Direct mail advertising
QUESTION ONE: Rule 7.3(b)(2)(v) of the Rules of Professional Conduct requires a lawyer who is sending out a direct mail letter to a prospective client to put the word "Advertisement" in 14-point red ink in the lower left hand corner of the envelope. If this aspect of the rule is complied with, is it permissible to put other words or terms on the envelope as well?
QUESTION TWO: Rule 7.3(b)(2)(i) requires a lawyer to send to the General Counsel's Office a list of names and addresses of those persons to whom a direct mail solicitation letter has been sent. Can this requirement be satisfied by sending in a computer disk on which that information is contained?
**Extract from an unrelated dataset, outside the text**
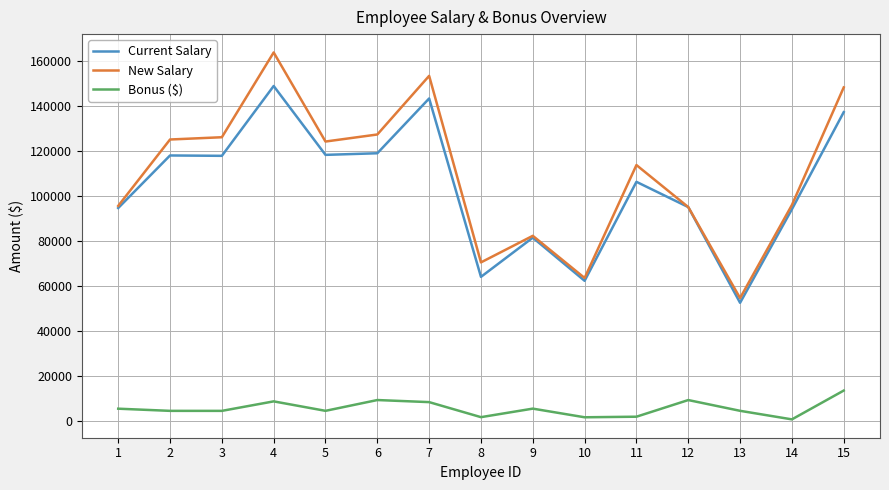

True or false: Bonus ($) and Current Salary cross at least once.

False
ANSWER QUESTION ONE:According to the Comment of new Rule 7.3, the purpose of requiring the word "Advertisement" on the envelope of a direct mail solicitation letter is to avoid the perception that the letter must be opened merely because it is from a lawyer, when it only contains a solicitation for legal business. It is the Commission's opinion that the addition of other words or terms on the envelope are nothing but attempts to subvert the recipient's option of disregarding a legal advertisement. Direct mail envelopes that contain extraneous terms are not permissible and would be in violation of Rule 7.3(b)(2)(v) of the Rules of Professional Conduct.
ANSWER QUESTION TWO:The submission of computer disks containing the names and addresses of persons to whom direct mail letters have been sent does not comply with the filing requirement of Rule 7.3(b)(2)(i). The Commission interprets the term "list" as used in this rule to mean a written or printed series of names. The acceptance of computer disks creates storage problems, and more importantly, the risk of infecting the State Bar's computer system with a virus. The only way to access the information from a disk is to run it on a computer. The information on a printed list is immediately self-evident.